Ces deux grands types de recherches, combinés, sont désormais menés dans une optique thérapeutique. Et grâce à de récents progrès technologiques, ils viennent de connaître un formidable bon en avant. « Aujourd’hui, en ayant recours à la bio-informatique, nous pouvons étudier un génome humain et analyser des milliers de données en une semaine, se réjouit le Pr Yves-Jean Bignon. Jusque-là, on connaissait les risques liés aux mutations d’un seul gêne. On peut désormais établir les risques liés à des profils génétiques ».
Le profilage génético-alimentaire
On n’en est pas encore à la phase d’application clinique !« Mais on s’en approche, poursuit le Pr Yves-Jean Bignon, car on perçoit déjà certains profils évocateurs. Pour les femmes ayant eu un cancer du sein -et les hommes atteints à la prostate- certains profils métaboliques imposent un régime hypocalorique faible en graisses animales; dans les cas de cancers ORL, il est désormais prouvé que l’intoxication alcoolo-tabagique est en grande partie responsable de la mutation des cellules. Peu à peu, on pourra dès l’annonce du diagnostic, préconiser des régimes spécifiques aux malades»

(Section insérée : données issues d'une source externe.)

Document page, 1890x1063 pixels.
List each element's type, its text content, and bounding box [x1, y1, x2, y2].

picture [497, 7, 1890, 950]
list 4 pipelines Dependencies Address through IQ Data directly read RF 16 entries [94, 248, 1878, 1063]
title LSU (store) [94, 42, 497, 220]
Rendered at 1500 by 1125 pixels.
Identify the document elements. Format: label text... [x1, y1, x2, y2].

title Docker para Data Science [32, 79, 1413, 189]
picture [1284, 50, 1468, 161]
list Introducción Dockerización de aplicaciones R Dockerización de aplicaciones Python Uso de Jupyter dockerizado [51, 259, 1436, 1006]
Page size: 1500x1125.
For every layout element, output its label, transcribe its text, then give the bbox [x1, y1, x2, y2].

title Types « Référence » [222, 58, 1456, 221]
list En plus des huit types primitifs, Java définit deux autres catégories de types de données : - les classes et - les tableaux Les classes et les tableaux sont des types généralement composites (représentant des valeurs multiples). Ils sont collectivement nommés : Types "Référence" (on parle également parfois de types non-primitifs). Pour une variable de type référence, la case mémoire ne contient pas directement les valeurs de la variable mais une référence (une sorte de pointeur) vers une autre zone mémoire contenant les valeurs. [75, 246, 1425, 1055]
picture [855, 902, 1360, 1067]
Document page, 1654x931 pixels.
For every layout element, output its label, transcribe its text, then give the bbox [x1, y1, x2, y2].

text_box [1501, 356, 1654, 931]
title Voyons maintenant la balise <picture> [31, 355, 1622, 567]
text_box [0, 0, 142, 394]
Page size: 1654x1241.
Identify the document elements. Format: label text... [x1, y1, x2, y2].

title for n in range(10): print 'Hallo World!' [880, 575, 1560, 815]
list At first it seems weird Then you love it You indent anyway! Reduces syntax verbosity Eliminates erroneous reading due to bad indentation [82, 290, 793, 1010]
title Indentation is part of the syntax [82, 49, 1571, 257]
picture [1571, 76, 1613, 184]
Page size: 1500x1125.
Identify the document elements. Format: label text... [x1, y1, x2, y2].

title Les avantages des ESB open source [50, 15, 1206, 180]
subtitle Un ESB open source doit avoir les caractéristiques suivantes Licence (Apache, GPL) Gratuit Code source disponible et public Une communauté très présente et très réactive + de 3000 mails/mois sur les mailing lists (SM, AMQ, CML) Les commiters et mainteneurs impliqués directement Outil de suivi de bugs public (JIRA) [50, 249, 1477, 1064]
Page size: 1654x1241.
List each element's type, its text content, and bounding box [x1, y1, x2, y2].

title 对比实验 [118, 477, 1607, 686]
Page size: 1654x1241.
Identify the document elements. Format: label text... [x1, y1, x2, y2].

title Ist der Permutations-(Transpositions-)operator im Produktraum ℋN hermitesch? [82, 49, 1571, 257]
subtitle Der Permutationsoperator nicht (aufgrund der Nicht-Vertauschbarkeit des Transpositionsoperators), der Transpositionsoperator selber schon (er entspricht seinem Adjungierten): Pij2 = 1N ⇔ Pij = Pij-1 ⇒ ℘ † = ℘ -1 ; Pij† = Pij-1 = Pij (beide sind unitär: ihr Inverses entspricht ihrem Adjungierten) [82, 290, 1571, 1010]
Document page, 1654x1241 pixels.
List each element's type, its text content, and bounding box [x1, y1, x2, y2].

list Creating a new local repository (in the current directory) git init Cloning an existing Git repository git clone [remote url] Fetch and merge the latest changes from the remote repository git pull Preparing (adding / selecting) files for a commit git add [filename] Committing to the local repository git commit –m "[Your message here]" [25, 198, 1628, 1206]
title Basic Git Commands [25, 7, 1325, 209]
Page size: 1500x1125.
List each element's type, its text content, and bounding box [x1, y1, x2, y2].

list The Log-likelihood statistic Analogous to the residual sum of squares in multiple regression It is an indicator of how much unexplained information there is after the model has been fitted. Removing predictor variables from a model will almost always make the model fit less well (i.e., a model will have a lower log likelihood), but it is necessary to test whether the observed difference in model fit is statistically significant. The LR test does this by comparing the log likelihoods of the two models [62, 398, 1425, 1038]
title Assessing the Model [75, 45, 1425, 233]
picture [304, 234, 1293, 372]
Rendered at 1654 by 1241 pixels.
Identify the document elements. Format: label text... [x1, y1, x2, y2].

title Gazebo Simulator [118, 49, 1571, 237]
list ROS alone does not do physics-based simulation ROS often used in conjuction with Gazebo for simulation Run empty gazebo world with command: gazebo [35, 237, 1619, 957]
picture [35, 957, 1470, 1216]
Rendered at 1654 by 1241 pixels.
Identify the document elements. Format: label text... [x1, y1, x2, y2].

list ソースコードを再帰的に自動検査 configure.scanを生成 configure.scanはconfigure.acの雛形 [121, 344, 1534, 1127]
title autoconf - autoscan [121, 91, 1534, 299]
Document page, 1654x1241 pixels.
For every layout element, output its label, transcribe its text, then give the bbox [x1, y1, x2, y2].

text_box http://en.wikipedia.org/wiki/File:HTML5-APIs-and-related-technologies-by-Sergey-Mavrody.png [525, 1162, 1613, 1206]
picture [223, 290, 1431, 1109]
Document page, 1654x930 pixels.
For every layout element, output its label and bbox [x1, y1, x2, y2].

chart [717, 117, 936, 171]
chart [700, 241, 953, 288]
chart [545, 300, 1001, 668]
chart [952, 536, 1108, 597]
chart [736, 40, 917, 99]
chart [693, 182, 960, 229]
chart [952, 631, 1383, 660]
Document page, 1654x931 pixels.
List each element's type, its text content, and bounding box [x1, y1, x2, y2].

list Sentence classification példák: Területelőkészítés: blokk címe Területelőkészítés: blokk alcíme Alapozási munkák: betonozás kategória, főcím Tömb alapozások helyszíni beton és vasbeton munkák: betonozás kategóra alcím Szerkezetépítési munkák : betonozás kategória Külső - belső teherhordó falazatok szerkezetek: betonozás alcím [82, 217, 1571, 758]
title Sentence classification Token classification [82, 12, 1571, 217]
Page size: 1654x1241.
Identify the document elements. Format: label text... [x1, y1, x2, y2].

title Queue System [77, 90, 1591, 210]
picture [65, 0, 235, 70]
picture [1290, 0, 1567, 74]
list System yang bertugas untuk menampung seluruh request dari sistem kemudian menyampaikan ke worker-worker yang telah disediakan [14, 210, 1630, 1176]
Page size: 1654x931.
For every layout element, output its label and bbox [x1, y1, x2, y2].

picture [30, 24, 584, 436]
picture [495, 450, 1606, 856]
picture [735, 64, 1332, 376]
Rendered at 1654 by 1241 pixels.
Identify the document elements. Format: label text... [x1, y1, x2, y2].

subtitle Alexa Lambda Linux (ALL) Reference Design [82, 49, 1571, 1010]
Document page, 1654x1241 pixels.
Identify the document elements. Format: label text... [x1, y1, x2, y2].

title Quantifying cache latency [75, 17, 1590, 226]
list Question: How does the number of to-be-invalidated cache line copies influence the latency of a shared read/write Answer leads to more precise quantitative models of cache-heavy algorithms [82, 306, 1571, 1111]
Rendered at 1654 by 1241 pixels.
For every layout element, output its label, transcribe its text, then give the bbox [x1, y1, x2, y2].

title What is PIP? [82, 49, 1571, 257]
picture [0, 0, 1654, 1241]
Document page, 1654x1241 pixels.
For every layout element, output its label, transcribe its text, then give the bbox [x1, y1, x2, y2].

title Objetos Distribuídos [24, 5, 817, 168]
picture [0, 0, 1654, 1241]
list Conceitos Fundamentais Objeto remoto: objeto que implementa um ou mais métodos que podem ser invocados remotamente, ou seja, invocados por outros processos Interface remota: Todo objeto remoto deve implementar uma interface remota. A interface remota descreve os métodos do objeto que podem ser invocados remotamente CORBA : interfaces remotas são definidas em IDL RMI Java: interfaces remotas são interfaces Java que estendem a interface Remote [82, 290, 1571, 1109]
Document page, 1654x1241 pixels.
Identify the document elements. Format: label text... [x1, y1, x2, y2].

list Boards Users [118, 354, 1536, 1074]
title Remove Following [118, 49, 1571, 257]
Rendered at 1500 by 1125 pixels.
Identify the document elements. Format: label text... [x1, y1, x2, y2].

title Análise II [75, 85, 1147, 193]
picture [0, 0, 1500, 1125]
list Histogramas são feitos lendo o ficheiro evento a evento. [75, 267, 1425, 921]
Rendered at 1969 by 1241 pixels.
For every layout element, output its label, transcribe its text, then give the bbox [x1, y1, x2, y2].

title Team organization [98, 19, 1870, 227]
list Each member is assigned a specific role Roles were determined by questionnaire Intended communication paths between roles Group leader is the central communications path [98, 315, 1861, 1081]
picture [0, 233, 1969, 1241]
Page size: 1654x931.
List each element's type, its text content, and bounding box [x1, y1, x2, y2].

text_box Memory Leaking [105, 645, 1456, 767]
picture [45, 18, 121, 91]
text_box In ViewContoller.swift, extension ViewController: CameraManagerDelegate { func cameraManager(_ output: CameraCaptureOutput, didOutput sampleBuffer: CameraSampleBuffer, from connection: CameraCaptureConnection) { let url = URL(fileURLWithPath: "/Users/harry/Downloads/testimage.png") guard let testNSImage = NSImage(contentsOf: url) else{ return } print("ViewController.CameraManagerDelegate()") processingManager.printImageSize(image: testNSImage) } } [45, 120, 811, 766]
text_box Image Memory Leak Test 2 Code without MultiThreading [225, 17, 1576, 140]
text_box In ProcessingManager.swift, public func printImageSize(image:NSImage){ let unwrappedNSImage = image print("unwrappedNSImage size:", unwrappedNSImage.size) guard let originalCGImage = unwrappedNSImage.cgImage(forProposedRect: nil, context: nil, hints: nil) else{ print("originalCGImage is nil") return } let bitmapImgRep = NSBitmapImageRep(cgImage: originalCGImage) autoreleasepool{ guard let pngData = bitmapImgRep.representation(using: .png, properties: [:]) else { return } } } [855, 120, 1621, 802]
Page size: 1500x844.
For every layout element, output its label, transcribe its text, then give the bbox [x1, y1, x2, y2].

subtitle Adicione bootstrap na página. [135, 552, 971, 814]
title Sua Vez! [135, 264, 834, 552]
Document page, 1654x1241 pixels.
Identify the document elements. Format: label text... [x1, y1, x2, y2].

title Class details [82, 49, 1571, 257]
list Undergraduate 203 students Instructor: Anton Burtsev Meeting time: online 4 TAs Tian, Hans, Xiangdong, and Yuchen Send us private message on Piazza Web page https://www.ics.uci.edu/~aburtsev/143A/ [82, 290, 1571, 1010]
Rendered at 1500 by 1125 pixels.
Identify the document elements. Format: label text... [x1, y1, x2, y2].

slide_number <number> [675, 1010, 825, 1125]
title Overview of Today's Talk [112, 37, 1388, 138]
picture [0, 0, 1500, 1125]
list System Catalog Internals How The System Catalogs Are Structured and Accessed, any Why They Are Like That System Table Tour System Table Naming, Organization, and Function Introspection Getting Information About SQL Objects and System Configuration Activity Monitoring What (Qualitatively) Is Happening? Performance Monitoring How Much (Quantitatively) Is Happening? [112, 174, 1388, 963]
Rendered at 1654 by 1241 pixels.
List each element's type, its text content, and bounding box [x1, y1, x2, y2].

C’est un peu l’ère de la haute couture génético-alimentaire qui s’ouvre après des années de « prêt à penser du bien manger ». Bien loin des consignes globales qui se sont répandues dans le grand public (du type : « manger des brocolis éloigne le cancer »), on pourra donc former des recommandations alimentaires sur mesure, considérant les besoins nutritionnels personnels selon le génotype des individus, leur âge, sexe, et surtout leur activité physique et professionnelle.
Crise énergétique chez l’humain
Ces «signatures alimentaires » permettront peut-être d’empêcher la diabolisation de certains aliments car nos problèmes de santé ont en réalité une autre origine que la simple « malbouffe » connue du public : l’inadéquation entre notre régime alimentaire actuel et notre patrimoine génétique.
Nous sommes en effet équipés génétiquement d’un système qui nous permet de courir des heures dans les bois pour chasser du gibier, cueillir des fruits au sommet des arbres, nous défendre d’ennemis féroces …et nous restons assis toute la journée ! «La sédentarité est réellement le mal de notre siècle, affirme le Pr Yves-Jean Bignon. Les gens prennent des trains, des autos, des bus, des avions, mais ils ne se servent plus de leurs deux jambes ! C’est un problème majeur car notre patrimoine génétique ne nous a pas programmés pour nous reposer ».
Ainsi, si nous ne sommes pas tous égaux du point de vue génétique face au cancer, ces nouvelles prises en compte de profils à risque ou non, ces recommandations alimentaires « sur mesure » et la prise de conscience de la nécessité de dépenser notre énergie pourraient amener des changements majeurs dans le traitement des cancers.